Het dorp Scheemda is ontstaan uit twee middeleeuwse kerkdorpen; Scheemda en Eexta, langgerekte streekdorpen, ontstaan in de 11e of 12e eeuw toen het veengebied in het Wold-Oldambt bewoond raakte en het land in cultuur werd gebracht. De eeuwenoude verkaveling van opstrekkende heerden, was nog tot aan de ruilverkaveling in de jaren zeventig aanwezig. Het oude centrum van het dorpje Eexta is te vinden rond de voormalige pastorie achteraan de Kerklaan. Daar, op het kerkhof, stond tot 1870 ook de 13e eeuwse kruiskerk. Langs de Buiteneexterweg en verder in zuidelijke richting waren de boerderijen gevestigd.
opgraving 1988 - 1989 oud Scheemda
Het dorp Scheemda lag oorspronkelijk verder naar het noorden.
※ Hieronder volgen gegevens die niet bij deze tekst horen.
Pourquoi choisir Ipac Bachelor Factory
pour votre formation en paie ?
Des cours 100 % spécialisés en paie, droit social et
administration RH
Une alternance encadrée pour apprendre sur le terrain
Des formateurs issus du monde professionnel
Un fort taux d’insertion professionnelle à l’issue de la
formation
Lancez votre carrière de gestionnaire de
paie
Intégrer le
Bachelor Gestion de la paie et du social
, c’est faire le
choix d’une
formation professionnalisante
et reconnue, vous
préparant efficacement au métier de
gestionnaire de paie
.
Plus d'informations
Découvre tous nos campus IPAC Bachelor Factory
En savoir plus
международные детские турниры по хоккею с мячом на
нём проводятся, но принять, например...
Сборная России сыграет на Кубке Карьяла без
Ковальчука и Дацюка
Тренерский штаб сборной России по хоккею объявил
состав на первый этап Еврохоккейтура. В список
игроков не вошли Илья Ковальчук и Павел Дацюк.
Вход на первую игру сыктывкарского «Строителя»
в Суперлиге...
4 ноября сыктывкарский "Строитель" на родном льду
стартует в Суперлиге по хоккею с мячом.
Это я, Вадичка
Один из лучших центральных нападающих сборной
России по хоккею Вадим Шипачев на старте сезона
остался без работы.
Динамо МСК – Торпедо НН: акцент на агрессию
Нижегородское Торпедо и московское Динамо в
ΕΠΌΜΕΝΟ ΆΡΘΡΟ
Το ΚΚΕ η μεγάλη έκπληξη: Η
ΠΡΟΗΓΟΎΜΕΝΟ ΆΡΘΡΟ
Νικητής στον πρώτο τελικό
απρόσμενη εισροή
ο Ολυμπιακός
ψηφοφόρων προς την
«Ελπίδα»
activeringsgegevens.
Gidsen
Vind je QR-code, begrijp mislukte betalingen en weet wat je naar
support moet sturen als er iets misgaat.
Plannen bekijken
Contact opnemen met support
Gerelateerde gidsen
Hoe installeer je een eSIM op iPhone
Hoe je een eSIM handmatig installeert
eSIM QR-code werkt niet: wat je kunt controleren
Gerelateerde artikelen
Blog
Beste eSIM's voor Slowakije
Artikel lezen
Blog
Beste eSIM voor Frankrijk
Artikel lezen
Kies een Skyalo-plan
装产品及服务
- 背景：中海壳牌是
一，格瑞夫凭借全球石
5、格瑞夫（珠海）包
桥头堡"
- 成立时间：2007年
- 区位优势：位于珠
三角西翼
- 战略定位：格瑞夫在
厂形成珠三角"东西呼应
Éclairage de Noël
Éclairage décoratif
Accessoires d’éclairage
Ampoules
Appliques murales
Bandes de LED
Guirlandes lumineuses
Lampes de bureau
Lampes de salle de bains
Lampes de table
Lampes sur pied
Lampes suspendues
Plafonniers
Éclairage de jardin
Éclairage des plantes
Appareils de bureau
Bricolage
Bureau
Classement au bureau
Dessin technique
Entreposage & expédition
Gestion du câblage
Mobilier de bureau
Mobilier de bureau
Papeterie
Ongeveer waar de Pastorieweg met een viaduct de A7 kruist, lag het oude kerkhof waarop in de 13e eeuw een kruiskerk met losstaande toren waren gebouwd. Bij opgravingen tijdens de aanleg van de A7, werd het kerkhof met de standplaats van kerk en toren blootgelegd. Bodemdaling als gevolg van de bewerking van de veenbodem en een steeds verder oprukkende Dollard, waren er de oorzaak van, dat de Scheemder boeren hun bedrijven eind 15e eeuw gingen verplaatsen naar hogere grond. Dat kon eenvoudig, omdat ze werden herbouwd verderop, op de eigen opstrek. De Dollarduitbreiding in 1509 gaf het zetje om ook de kerk af te breken en naar hogere grond te verplaatsen, de huidige Scheemder kerk bij de toren. Die hogere grond was alleen te vinden langs de Eexter dorpsgrens en zo ontstond een dubbeldorp en bedroeg de afstand tussen de nieuw gebouwde kerk van Scheemda en de oude kruiskerk van Eexta na de verplaatsing slechts 700 meter.
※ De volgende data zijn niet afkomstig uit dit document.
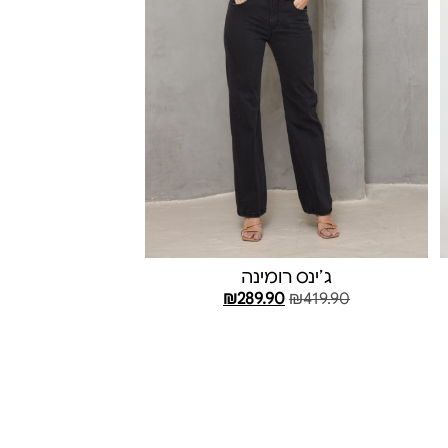
ג׳ינס רומינה
₪
289.90
₪
419.90
בחר אפשרויות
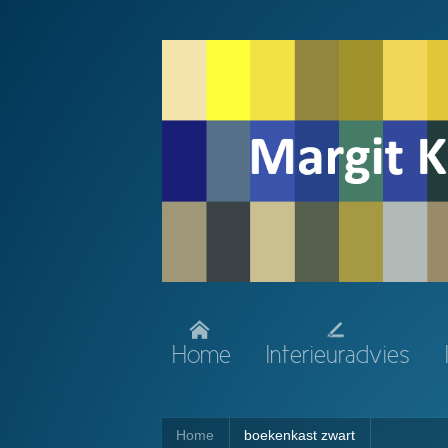
Home
Interieuradvies
Home
boekenkast zwart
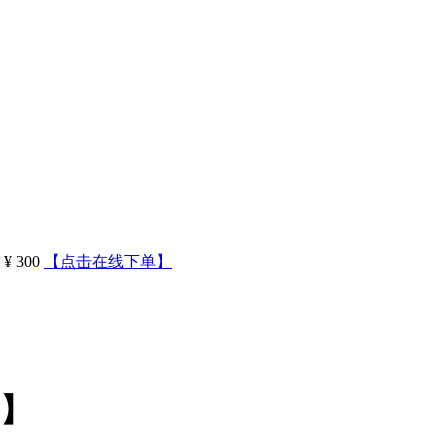
¥ 300
【点击在线下单】
元】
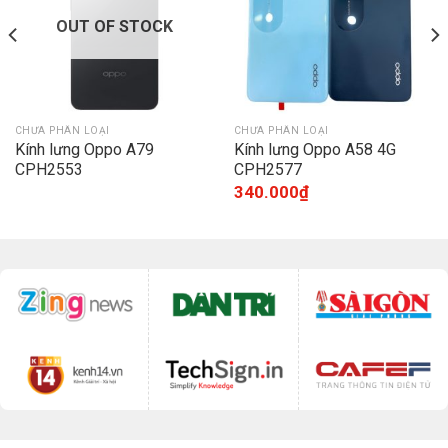
OUT OF STOCK
CHƯA PHÂN LOẠI
CHƯA PHÂN LOẠI
Kính lưng Oppo A79
Kính lưng Oppo A58 4G
CPH2553
CPH2577
340.000
₫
De 'nieuwe' Scheemder kerk
De 'samensmelting' van de dorpen Scheemda en Eexta
Waren beide dorpen eeuwenlang slaperige boerendorpen, na 1635 veranderde. Scheemda en Eexta kwamen aan het het Trekdiep van Groningen naar Winschoten te liggen. Reizigers passeerden het dorp met de trekschuiten en goederen konden in Scheemda worden in- en uitgeladen. Voor rijtuigen en wagens was het mogelijk de trekweg langs het diep te gebruiken. Ten behoeve van de reizigers ontstonden in Scheemda langs het diep logementen en een post- en veerhuis en ontwikkelde zich de handel en nering. Belangrijk werd het vervoer van landbouwproducten vanuit het Oldambt naar Groningen en de aanvoer van turf als brandstof vanuit de veenkoloniën. Verder werden aan het diep in de 18e en 19e eeuw een zaagmolen en een pelmolen gebouwd. Toch behield het dorp tot ver in de 20e eeuw zijn landbouwkarakter waarvan de grote Oldambster boerderijen aan de Oosterstraat, de Buiteneexterweg en de Stationsstraat nog getuigen.
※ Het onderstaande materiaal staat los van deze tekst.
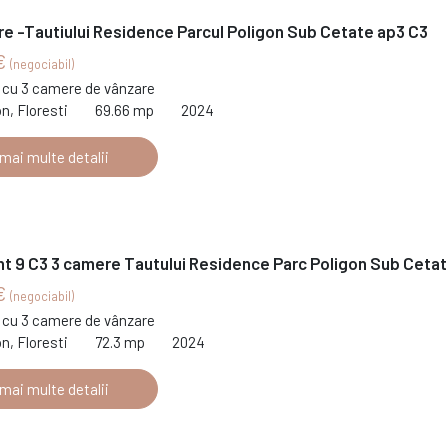
e -Tautiului Residence Parcul Poligon Sub Cetate ap3 C3
€
(negociabil)
cu 3 camere de vânzare
on, Floresti
69.66 mp
2024
 mai multe detalii
t 9 C3 3 camere Tautului Residence Parc Poligon Sub Ceta
€
(negociabil)
cu 3 camere de vânzare
on, Floresti
72.3 mp
2024
 mai multe detalii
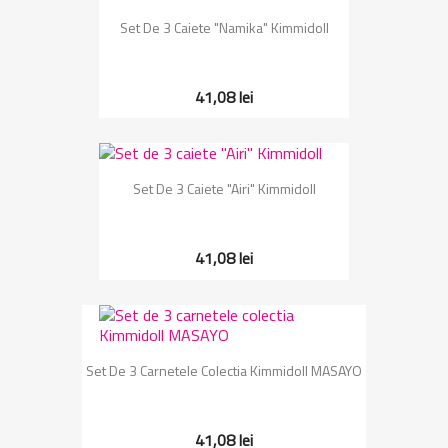
Set De 3 Caiete "Namika" Kimmidoll
41,08 lei
Set De 3 Caiete "Airi" Kimmidoll
41,08 lei
Set De 3 Carnetele Colectia Kimmidoll MASAYO
41,08 lei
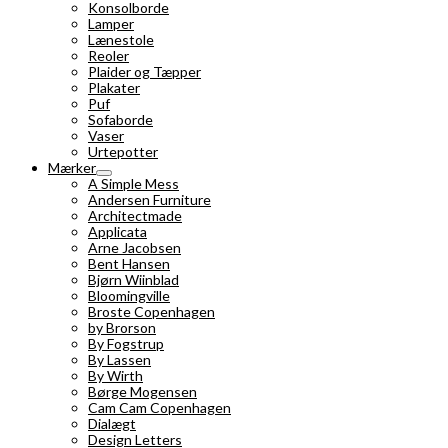
Konsolborde
Lamper
Lænestole
Reoler
Plaider og Tæpper
Plakater
Puf
Sofaborde
Vaser
Urtepotter
Mærker
A Simple Mess
Andersen Furniture
Architectmade
Applicata
Arne Jacobsen
Bent Hansen
Bjørn Wiinblad
Bloomingville
Broste Copenhagen
by Brorson
By Fogstrup
By Lassen
By Wirth
Børge Mogensen
Cam Cam Copenhagen
Dialægt
Design Letters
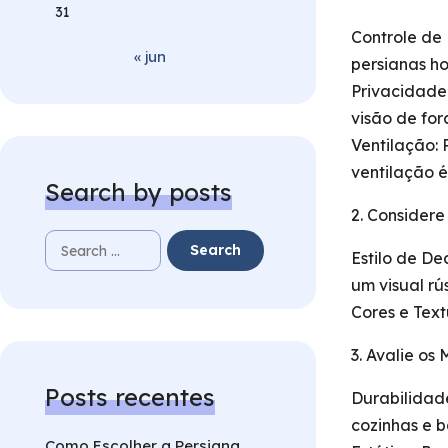
31
Controle de 
« jun
persianas ho
Privacidade
visão de for
Ventilação: 
ventilação é
Search by posts
2. Considere
Estilo de D
um visual rú
Cores e Text
3. Avalie os 
Posts recentes
Durabilidade
cozinhas e b
Como Escolher a Persiana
De trekvaart door het dorp Scheemda
Oldambster boerderij aan de Oosterstraat
In 1811 vormden de dorpen Scheemda, Eexta, Nieuw Scheemda, ’t Waar, Westerlee en Heiligerlee samen de gemeente Scheemda. In Scheemda vergaderde ook het gemeentebestuur, eerst in logementen en later in Hotel Panman. In 1906 werd in Scheemda een groot nieuw postkantoor in gebruik genomen en kreeg de gemeente de beschikking over het oude, in 1878 gebouwde postkantoor. Scheemda kreeg een echt gemeentehuis, compleet met gemeentewapen. In die tijd waren beide dorpen al tot één kern samengegroeid. In 1964 werd de naam Eexta opgeheven en vanaf dat moment was alles Scheemda.
De vooruitgang van Scheemda is niet los te zien van een aantal belangrijke ontwikkelingen op het gebied van vervoer. Nadat het eerst aan de belangrijke waterweg van Winschoten naar Groningen was komen te liggen, werd in 1868 ook de spoorlijn Groningen-Nieuwschans langs Scheemda aangelegd en kreeg het dorp een stationsgebouw. De trekschuiten verdwenen en de trein kwam daarvoor in de plaats. In de jaren vijftig van de vorige eeuw werd het Winschoterdiep verbreed en verdiept en deels om Scheemda geleidt. Langs het kanaal kwam de Rijksweg van Groningen naar Nieuweschans te liggen. Water-, spoor-, en wegverbindingen zorgden voor een goede infrastructuur voor bedrijvigheid rond de in 1917 aangelegde Eextahaven.